Dorothy Davies became well known over the next decade. Her friendship with John Schroder of the New Zealand Broadcasting Service enabled her to broadcast all the major Bach works and the complete Schubert and Beethoven sonatas. She established a studio in Porirua where she taught many prominent pianists and conducted piano seminars for advanced students. Although Davies was authoritative and temperamental, her irrepressible good humour put nervous students at ease as they presented a major piano work for discussion and analysis.
The decision to form a trio with Erika Schorss (violin) and Marie Vandewart (cello) was encouraged by John Beaglehole, who undertook to sponsor and manage it. The Dorothy Davies Trio travelled throughout the country giving recitals, often in small towns where chamber music was rarely heard. Davies had her limitations, having had difficulty acquiring a good piano technique during her early training. Eventually, muscular problems with her left hand led her to concentrate on teaching.
In 1950 she organised a series of 20 lecture recitals on Beethoven; there were also lecture recitals with violinist Alex Lindsay, music and poetry evenings with Maria Dronke, and recitals at the Nelson School of Music. Teaching at the Cambridge Summer School of Music, based on performance as well as tutorial, led to the idea of holding master classes. The Porirua Music School was established, and for many years students were stimulated by her original ideas and infectious enthusiasm. With Sister Mary Winefride she organised lieder classes to study in detail all the classical repertoire as well as Wolf, Fauré and Debussy. She was a great admirer of Douglas Lilburn and in 1950, concerned at the lack of interest in new music, Dorothy Davies, Frederick Page, and violinist Francis Rosner formed a New Zealand branch of the International Society for Contemporary Music.

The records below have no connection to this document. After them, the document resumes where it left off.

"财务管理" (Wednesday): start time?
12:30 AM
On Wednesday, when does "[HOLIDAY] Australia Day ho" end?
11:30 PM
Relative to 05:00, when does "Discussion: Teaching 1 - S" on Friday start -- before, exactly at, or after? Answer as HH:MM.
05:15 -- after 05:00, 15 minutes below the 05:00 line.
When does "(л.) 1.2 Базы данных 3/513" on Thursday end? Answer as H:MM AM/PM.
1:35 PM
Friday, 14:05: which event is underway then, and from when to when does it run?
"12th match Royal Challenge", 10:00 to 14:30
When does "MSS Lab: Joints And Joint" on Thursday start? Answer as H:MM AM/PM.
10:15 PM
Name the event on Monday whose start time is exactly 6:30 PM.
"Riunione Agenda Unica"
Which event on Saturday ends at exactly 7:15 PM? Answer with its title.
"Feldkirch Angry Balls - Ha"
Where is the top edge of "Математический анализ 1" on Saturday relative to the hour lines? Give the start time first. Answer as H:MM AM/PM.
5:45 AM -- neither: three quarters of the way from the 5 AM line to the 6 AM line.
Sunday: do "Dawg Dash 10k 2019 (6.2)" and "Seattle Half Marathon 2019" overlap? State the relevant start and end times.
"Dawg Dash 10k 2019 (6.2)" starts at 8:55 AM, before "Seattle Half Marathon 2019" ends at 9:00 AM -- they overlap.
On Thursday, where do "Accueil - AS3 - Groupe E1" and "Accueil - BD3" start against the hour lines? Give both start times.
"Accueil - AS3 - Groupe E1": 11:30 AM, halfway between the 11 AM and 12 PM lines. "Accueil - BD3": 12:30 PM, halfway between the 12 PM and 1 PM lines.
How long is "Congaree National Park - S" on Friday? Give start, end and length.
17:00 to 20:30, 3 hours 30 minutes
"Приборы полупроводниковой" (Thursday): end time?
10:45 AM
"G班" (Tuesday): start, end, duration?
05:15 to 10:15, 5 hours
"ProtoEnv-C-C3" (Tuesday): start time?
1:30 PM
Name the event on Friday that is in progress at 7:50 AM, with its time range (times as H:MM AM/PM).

Dorothy Davies began studying Indian classical music when her husband, now a diplomat with the Department of External Affairs, was posted to India in 1962. Later in Indonesia she gifted an entire band of anklung (long bamboo stringed instruments) to Hamilton Teachers’ College, which had requested one piece. In 1966 Reuel Lochore was appointed New Zealand's first ambassador to the Federal Republic of Germany. They stepped into an environment they both understood; guests at their house concerts were astonished and delighted to find the great classical piano works and lieder performed.
They returned to New Zealand in 1969. In 1971, on the 20th anniversary of Schnabel's death, Dorothy was invited to Sydney by the Australian Society for Keyboard Music to give the memorial address. On her 75th birthday she gave a recital at the Auckland City Art Gallery. In 1978 she was invited to Brisbane and in 1980 took part in a week of classes in Melbourne. She was still playing at 80, when a reviewer remarked that her playing was full of vitality and her teaching as exciting as ever. At the 90th anniversary celebrations of Whanganui Girls' College, she played Debussy on the piano she had used as a schoolgirl. Her services to music had been recognised in 1975 when she was made an MBE. During the 1950s she had also served on the Mākara County Council and as a justice of the peace.
Dorothy Davies died at Whangaparāoa on 11 July 1987, survived by her husband. A memorial service was held in Wellington, where friends and colleagues recalled her inspirational teaching and colourful personality, and her students played Schubert and Beethoven sonatas. She had been ‘a public possession almost all her life’.